In the present study, the ultimate strength of welded stiffened plates under the predominant action of axial compression was investigated by non-linear finite element analysis using the commercial finite element code ABAQUS. Stiffened plates were employed that were built with three types of stiffener, namely flat-bar stiffener, angle-bar stiffener and tee-bar stiffener, and with various column slenderness ratios provided in the ISSC’2000 VI.2 benchmark calculations. Fabrication-related imperfections, such as initial deflections and residual stresses, are accounted for in the simulations. All calculations are performed by the Arc-length method with the large displacement option switched on. The ultimate strength of the stiffened plates built-up in Steel S315, obtained by the present nonlinear FEA, is in good agreement with the ISSC’2000 VI.2 benchmark calculations. The adopted nonlinear finite element method can satisfactorily simulate the buckling behavior and collapse of stiffened plates accounting for initial deflection and welding induced residual stress.

In addition to the S315 steel, another three grades of steels commonly used in shipbuilding, namely, steels S235, S355 and S390, were employed to investigate the effect of steel grade on the ultimate strength of welded stiffened plates. The comparison of the results shows that: (1) increasing the yield strength of the material (using steels of higher grades) can effectively improve the ultimate strength of stiffened plates, except for those with large column slenderness ratios. For stiffened plates with column slenderness ratios between 0.4 and 0.8, the positive effect (the ratio of the ultimate strength to the yield strength) is somewhat dispersed between 0.2 and 0.8, with an average of 0.4. (2) Welding-induced residual stress may reduce the ultimate strength of the stiffened plates. In comparison with the ultimate strength of stiffened plates without accounting for the welding induced residual stress, the maximum reduction can be 10%. However, the influence of the welding induced residual stress decreases as the column slenderness ratio increases. For stiffened plates with column slenderness ratios smaller than 0.8, the average influence is about 4%.
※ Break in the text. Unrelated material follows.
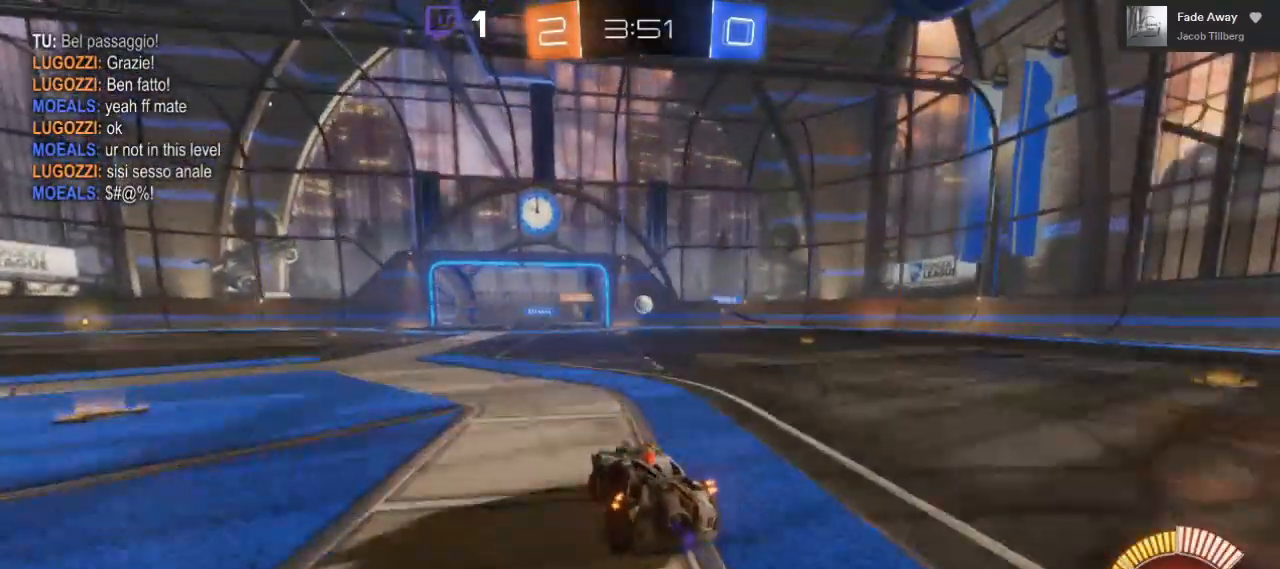
{"buttons": ["R2"], "left_stick": "center", "right_stick": "center", "events": [[117, "left_stick", "center"]]}
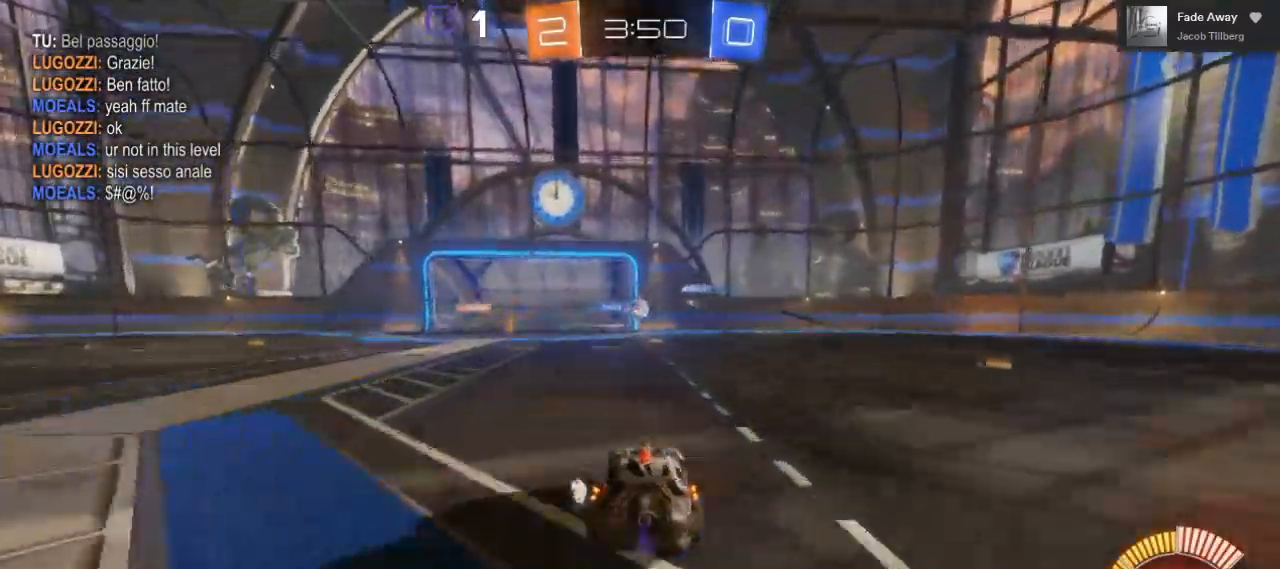
{"buttons": ["R2"], "left_stick": "right", "right_stick": "center", "events": [[283, "left_stick", "right"]]}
A simplified model for the distribution of welding induced stress is adopted in this study, and this model bears a difference from the actual residual stress distribution. A possible approach to obtain more accurate results for the influence of steel grade on the ultimate strength is to simulate the welding induced residual stress by nonlinear FEM analysis of coupled thermo-dynamics.